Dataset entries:
□ □ □ □ □

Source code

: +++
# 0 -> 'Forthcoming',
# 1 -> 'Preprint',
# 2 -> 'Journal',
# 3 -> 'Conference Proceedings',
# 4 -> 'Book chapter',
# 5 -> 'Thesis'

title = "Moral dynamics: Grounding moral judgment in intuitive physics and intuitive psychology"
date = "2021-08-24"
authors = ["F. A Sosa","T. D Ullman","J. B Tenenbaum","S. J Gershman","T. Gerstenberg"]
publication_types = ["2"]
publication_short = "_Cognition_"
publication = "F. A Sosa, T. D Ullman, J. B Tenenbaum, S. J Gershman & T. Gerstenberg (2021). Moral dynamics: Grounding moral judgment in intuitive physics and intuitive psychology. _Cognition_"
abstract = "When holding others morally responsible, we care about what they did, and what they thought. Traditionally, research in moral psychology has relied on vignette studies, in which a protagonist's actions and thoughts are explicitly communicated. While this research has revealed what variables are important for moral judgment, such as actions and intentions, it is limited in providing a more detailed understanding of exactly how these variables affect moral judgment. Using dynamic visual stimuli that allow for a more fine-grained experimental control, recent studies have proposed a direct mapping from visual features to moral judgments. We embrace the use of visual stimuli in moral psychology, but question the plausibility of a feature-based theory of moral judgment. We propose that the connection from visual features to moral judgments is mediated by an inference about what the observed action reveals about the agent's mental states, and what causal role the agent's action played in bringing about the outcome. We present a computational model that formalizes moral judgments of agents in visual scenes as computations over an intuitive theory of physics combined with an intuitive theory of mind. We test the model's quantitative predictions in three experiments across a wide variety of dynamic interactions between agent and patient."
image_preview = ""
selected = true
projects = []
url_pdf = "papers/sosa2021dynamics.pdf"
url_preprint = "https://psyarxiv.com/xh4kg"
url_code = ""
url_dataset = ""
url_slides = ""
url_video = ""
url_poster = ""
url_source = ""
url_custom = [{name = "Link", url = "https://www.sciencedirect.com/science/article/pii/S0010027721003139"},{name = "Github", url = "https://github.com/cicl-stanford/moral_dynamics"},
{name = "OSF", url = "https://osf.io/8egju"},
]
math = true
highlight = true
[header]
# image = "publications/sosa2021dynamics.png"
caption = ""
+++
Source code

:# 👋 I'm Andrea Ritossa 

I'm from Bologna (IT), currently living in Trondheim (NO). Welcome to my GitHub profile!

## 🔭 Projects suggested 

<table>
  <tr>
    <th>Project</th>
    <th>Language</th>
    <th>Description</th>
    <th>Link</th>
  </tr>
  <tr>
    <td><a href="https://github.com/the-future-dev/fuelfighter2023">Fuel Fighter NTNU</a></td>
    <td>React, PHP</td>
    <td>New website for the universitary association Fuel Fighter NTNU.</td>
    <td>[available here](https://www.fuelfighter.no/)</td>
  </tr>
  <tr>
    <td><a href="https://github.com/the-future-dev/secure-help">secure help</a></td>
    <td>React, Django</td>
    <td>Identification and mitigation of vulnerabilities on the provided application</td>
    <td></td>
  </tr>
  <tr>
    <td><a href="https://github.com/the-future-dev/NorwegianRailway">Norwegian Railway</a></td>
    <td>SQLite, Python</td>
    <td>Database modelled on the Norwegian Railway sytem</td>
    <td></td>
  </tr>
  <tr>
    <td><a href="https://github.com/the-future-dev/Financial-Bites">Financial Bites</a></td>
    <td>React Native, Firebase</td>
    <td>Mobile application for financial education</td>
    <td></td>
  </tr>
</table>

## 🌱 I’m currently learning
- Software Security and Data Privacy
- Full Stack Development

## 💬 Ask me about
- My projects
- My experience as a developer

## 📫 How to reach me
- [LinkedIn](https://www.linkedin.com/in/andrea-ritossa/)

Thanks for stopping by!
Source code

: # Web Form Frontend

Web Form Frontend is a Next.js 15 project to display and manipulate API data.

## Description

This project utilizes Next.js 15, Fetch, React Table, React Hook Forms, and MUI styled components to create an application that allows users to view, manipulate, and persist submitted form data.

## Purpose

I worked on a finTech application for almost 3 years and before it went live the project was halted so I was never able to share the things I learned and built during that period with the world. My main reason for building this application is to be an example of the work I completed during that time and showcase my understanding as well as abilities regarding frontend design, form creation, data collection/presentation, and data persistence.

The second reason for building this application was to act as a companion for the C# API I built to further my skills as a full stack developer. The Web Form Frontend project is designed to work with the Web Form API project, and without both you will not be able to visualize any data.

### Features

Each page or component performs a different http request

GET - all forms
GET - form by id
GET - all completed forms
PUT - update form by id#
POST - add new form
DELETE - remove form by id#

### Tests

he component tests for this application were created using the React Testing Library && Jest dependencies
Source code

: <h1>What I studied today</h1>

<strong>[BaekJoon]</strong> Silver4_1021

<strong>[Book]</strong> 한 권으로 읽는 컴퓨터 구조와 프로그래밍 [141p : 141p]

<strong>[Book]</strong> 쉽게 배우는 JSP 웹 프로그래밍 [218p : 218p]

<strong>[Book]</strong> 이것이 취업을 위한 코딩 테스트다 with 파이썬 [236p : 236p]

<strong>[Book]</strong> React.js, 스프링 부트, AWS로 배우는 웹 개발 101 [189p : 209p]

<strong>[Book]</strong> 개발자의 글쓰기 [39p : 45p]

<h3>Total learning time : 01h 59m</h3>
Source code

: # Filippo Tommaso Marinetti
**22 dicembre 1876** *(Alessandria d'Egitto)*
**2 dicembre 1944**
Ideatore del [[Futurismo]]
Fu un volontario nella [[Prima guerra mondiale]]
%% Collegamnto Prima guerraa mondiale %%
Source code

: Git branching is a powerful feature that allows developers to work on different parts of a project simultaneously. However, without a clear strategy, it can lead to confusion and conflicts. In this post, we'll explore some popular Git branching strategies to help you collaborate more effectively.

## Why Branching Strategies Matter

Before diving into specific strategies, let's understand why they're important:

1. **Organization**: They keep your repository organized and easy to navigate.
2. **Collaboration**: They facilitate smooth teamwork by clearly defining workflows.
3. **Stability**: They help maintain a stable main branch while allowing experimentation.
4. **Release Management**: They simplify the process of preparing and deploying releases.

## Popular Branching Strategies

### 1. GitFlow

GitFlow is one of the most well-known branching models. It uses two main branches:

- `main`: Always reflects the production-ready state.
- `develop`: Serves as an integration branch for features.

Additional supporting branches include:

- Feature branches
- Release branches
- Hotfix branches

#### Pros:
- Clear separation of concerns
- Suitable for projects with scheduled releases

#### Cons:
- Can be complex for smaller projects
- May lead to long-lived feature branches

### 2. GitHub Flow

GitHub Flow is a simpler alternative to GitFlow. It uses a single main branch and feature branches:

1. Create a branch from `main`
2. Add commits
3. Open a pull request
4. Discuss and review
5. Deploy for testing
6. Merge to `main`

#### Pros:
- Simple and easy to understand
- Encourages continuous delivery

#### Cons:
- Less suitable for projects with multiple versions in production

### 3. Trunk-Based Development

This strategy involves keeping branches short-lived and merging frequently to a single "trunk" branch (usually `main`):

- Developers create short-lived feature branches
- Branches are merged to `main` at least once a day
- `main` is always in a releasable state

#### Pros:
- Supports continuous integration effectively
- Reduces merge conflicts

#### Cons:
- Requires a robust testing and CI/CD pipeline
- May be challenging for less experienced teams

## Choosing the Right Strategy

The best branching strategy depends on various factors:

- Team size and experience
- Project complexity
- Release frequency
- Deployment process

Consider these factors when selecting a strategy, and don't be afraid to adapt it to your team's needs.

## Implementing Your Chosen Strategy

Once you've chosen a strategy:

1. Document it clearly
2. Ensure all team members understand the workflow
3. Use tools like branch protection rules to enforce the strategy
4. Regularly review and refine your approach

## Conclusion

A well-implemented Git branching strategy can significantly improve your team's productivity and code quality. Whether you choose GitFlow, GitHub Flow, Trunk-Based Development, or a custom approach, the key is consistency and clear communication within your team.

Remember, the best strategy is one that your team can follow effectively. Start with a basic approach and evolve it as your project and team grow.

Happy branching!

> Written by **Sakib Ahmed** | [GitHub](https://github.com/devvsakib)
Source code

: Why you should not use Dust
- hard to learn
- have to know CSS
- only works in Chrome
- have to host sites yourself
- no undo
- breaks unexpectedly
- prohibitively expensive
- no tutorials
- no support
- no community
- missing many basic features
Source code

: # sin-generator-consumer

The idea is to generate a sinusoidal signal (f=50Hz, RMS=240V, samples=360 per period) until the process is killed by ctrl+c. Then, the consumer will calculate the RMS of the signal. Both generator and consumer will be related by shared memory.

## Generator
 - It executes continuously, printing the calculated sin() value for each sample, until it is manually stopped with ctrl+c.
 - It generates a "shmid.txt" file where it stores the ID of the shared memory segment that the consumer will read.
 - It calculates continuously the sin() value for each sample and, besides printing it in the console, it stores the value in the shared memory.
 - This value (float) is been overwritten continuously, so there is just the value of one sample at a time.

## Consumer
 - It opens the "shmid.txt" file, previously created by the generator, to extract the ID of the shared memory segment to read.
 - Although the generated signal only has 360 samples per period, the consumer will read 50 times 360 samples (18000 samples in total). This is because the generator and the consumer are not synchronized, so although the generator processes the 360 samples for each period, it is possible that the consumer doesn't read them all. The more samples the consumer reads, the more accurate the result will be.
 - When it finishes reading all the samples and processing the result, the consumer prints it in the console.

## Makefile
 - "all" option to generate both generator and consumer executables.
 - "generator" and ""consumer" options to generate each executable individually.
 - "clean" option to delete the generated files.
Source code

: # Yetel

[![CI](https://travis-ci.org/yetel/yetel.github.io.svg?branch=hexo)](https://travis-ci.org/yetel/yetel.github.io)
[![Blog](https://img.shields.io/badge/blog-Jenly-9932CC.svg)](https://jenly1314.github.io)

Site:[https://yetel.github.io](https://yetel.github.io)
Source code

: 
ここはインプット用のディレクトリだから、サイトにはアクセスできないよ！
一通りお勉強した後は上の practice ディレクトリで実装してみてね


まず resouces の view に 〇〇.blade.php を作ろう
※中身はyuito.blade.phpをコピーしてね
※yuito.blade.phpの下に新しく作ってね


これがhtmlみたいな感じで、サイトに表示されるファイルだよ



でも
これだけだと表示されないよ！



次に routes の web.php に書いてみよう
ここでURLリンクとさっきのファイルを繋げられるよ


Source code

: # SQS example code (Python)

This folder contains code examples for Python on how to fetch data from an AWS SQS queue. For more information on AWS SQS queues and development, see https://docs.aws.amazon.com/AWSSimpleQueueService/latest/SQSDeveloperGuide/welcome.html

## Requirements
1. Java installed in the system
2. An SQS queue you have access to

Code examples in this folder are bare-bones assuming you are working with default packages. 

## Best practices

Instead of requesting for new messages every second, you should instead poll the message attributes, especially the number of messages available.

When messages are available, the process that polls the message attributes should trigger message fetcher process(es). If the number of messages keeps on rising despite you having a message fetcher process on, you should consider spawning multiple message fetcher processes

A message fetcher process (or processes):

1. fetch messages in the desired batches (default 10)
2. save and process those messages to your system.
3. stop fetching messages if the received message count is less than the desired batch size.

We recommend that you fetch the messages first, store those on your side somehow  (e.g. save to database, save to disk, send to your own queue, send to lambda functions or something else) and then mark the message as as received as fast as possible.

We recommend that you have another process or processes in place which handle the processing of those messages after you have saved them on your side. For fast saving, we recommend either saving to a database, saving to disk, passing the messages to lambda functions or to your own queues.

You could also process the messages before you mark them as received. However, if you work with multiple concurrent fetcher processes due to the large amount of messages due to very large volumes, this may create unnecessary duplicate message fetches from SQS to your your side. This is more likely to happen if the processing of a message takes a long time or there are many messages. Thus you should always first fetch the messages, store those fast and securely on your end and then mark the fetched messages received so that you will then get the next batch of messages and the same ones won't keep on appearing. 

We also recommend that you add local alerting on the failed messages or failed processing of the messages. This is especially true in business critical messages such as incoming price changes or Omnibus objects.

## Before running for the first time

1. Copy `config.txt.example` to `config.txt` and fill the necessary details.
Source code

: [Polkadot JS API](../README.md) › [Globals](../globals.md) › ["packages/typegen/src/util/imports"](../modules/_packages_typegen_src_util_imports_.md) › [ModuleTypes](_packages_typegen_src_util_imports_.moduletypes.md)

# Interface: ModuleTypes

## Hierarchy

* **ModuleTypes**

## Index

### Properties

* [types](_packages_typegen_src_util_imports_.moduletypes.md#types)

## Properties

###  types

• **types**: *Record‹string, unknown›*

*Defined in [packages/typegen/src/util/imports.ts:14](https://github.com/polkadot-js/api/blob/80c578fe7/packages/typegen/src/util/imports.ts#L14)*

□ □ □ □ □

Work order: List the lines of the records from the start through the line containing "# 5 -> 'Thesis'" as a numbered list, omitting any blank lines.

Problem solution:
1. Source code
2. : +++
3. # 0 -> 'Forthcoming',
4. # 1 -> 'Preprint',
5. # 2 -> 'Journal',
6. # 3 -> 'Conference Proceedings',
7. # 4 -> 'Book chapter',
8. # 5 -> 'Thesis'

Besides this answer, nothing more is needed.